Speculative decoding cut LLM inference latency by predicting multiple tokens ahead and validating them with the base model. It works — but you pay for it with a separate draft model, a second KV cache, and acceptance rates that fall off when the drafter misreads the distribution. Orthrus is a research direction that aims for the same speedup without those overheads. It bolts a trainable diffusion attention module onto each layer of a frozen autoregressive Transformer and uses it to emit blocks of tokens in parallel.
The claim that should catch a developer's eye: 32 tokens per forward pass, while the base model's output distribution stays mathematically identical. If the math holds in practice, you get parallel generation without the "is the drafter agreeing with the target" hand-wringing that defines speculative decoding.
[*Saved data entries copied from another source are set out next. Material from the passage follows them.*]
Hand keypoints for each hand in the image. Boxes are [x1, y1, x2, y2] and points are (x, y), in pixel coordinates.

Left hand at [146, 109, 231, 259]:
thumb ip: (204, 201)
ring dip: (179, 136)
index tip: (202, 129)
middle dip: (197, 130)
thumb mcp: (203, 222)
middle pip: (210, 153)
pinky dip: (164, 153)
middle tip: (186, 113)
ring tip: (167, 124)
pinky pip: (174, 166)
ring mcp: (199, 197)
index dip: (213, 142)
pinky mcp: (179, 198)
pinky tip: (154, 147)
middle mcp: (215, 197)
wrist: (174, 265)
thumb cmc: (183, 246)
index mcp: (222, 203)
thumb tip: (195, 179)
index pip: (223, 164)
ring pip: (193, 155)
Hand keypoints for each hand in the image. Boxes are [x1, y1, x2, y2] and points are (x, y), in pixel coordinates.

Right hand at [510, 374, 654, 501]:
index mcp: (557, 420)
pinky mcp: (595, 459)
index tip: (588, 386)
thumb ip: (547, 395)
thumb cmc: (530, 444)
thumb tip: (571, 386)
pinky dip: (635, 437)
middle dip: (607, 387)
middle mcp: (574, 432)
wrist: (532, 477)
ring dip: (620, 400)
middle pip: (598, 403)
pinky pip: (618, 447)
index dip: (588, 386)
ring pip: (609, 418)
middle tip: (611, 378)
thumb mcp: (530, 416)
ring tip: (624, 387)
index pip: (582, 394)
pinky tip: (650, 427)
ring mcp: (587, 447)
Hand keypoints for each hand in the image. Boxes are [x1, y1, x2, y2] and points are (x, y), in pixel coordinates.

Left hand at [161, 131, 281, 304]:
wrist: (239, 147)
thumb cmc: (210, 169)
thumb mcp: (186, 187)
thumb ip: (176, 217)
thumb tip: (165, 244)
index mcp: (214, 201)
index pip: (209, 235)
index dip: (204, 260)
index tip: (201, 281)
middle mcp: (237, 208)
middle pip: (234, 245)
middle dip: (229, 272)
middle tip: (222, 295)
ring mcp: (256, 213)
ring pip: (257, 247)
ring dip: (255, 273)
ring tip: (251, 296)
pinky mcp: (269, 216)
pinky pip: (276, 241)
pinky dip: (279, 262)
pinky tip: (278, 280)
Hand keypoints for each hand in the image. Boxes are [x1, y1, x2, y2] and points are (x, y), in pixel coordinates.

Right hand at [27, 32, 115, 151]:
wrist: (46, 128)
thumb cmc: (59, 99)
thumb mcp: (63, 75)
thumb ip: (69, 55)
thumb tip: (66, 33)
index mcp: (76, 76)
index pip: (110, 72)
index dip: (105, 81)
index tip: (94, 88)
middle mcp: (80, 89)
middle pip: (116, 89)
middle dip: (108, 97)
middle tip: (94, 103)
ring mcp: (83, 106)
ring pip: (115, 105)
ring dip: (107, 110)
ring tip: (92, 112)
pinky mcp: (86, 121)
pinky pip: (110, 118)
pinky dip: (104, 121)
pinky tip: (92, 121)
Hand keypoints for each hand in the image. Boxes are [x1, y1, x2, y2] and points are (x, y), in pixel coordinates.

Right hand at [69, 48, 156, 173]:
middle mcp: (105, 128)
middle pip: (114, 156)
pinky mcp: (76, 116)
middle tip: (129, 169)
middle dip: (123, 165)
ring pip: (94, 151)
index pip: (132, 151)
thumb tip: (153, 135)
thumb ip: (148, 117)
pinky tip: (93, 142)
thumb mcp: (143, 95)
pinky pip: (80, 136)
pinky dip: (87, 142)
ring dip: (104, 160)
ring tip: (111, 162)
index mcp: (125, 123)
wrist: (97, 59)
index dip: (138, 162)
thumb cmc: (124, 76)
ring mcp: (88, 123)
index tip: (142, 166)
This is still early research, not a pip install. The architecture is worth understanding anyway, because it points at a different design space for self-hosted inference — one where the speedup comes from inside the model, not from a separate drafter running next to it.
How Orthrus generates tokens in parallel
The base Transformer stays frozen. Orthrus inserts a diffusion attention module at each layer that operates on a set of placeholder positions — a block of 32 future tokens in the published configuration. During inference, the diffusion module iteratively refines those placeholders into concrete tokens through a small number of denoising steps that share the existing layer activations.